Records for the task >>
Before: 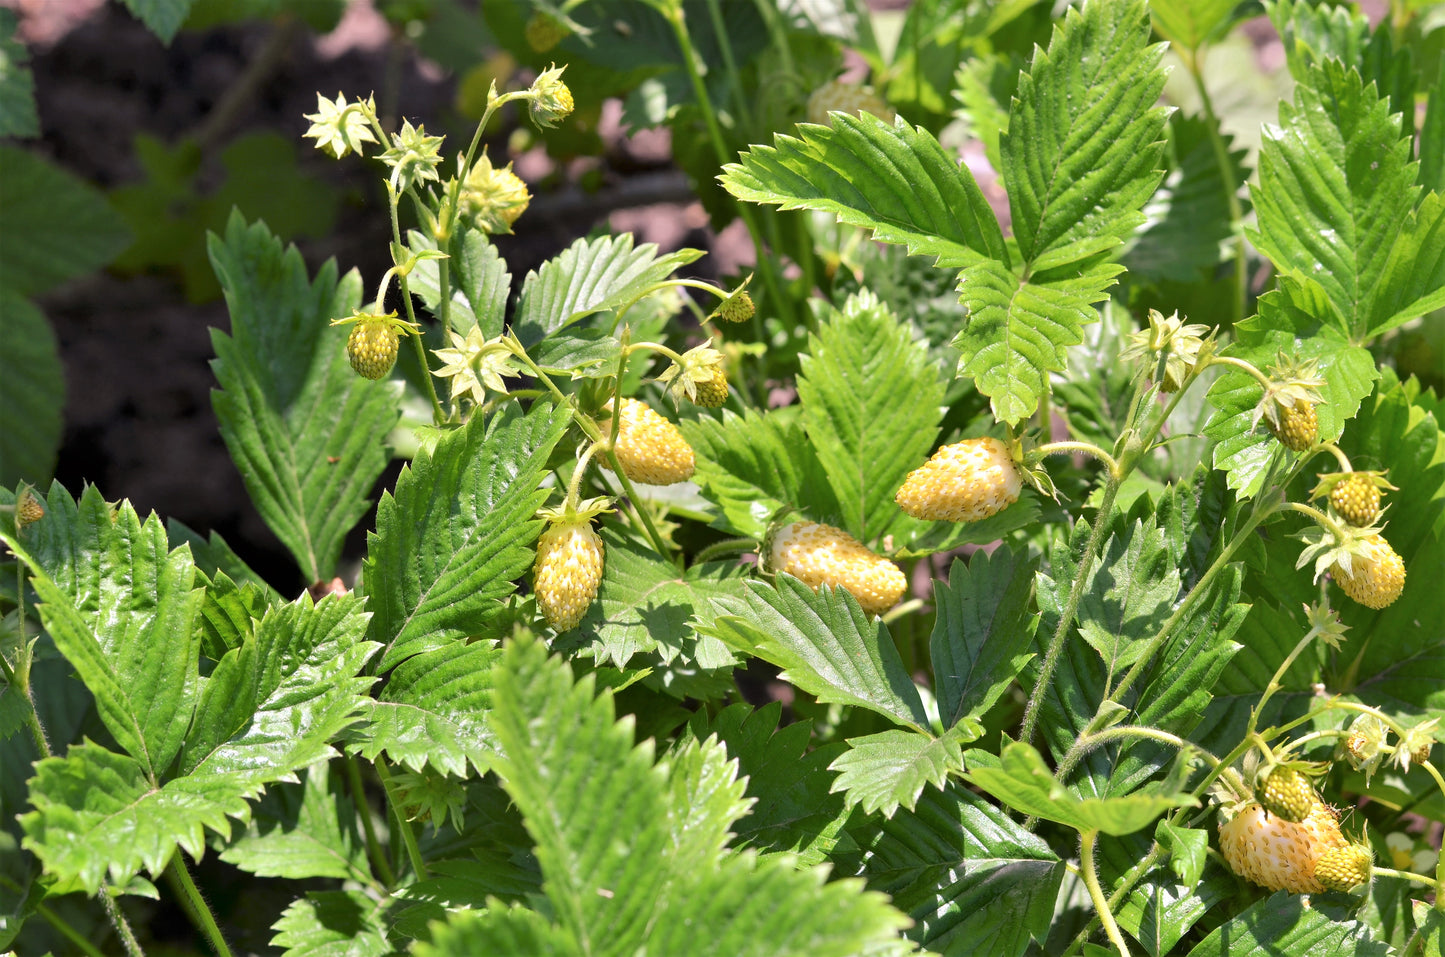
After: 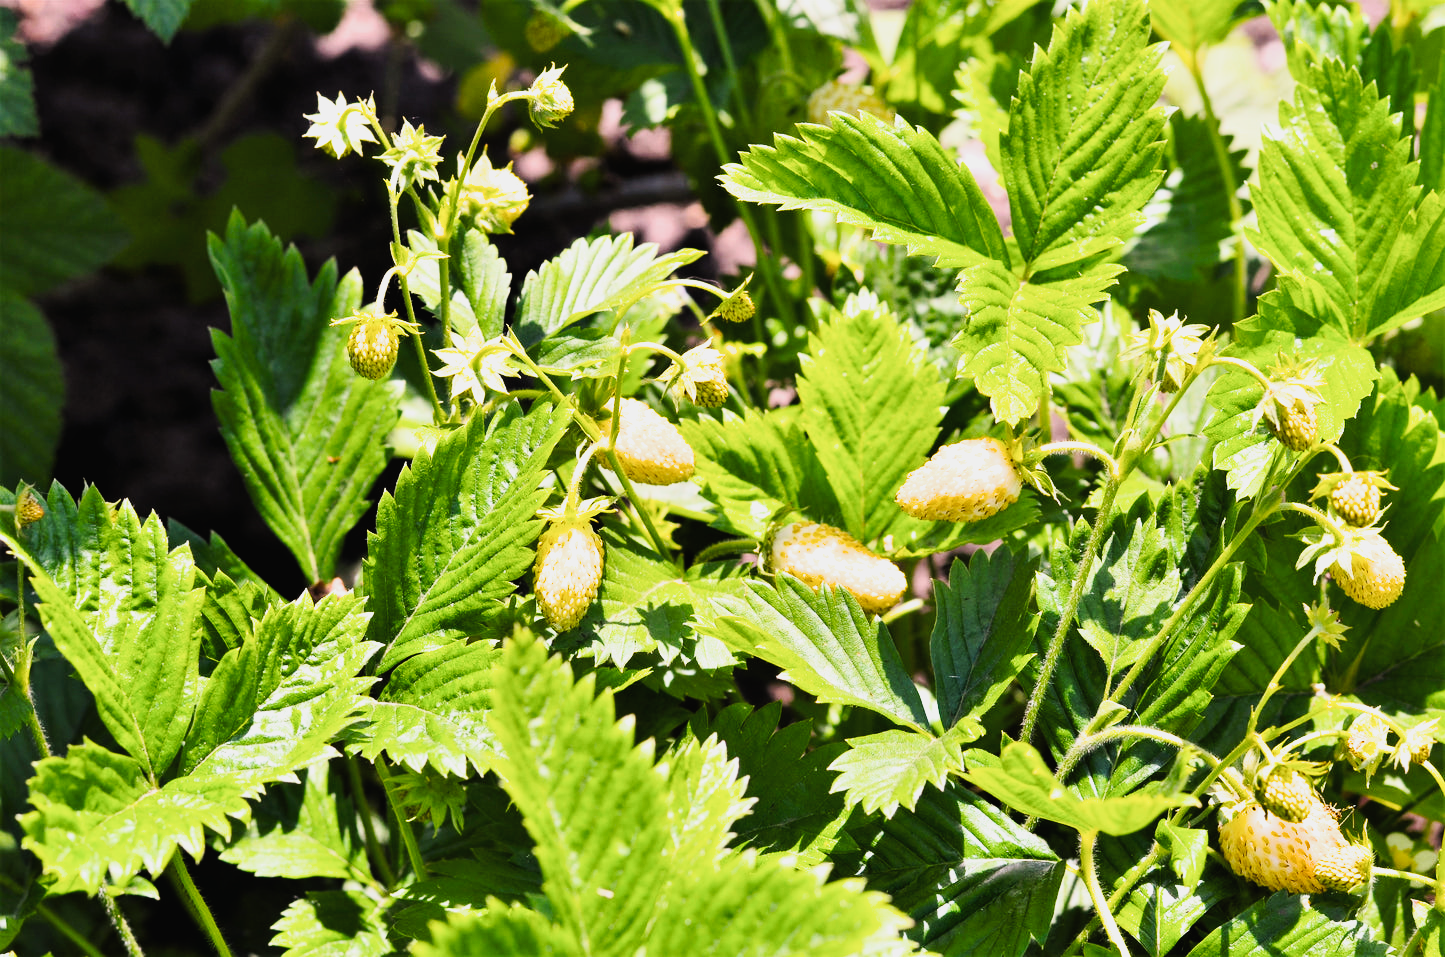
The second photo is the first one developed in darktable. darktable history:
tone curve: curves: ch0 [(0, 0.017) (0.239, 0.277) (0.508, 0.593) (0.826, 0.855) (1, 0.945)]; ch1 [(0, 0) (0.401, 0.42) (0.442, 0.47) (0.492, 0.498) (0.511, 0.504) (0.555, 0.586) (0.681, 0.739) (1, 1)]; ch2 [(0, 0) (0.411, 0.433) (0.5, 0.504) (0.545, 0.574) (1, 1)], preserve colors none
color balance rgb: linear chroma grading › global chroma 0.421%, perceptual saturation grading › global saturation 25.232%, perceptual brilliance grading › global brilliance 19.273%, perceptual brilliance grading › shadows -40.494%, global vibrance 24.013%
filmic rgb: middle gray luminance 21.9%, black relative exposure -14.04 EV, white relative exposure 2.95 EV, target black luminance 0%, hardness 8.84, latitude 60.33%, contrast 1.213, highlights saturation mix 4.21%, shadows ↔ highlights balance 42.36%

Stated goal >>
Return, word for word, the stretch of the items from the very start through the line containing "color balance rgb: linear", both ends included. Leave the pictures out of your answer.

Answer >>
Before: 
After: 
The second photo is the first one developed in darktable. darktable history:
tone curve: curves: ch0 [(0, 0.017) (0.239, 0.277) (0.508, 0.593) (0.826, 0.855) (1, 0.945)]; ch1 [(0, 0) (0.401, 0.42) (0.442, 0.47) (0.492, 0.498) (0.511, 0.504) (0.555, 0.586) (0.681, 0.739) (1, 1)]; ch2 [(0, 0) (0.411, 0.433) (0.5, 0.504) (0.545, 0.574) (1, 1)], preserve colors none
color balance rgb: linear chroma grading › global chroma 0.421%, perceptual saturation grading › global saturation 25.232%, perceptual brilliance grading › global brilliance 19.273%, perceptual brilliance grading › shadows -40.494%, global vibrance 24.013%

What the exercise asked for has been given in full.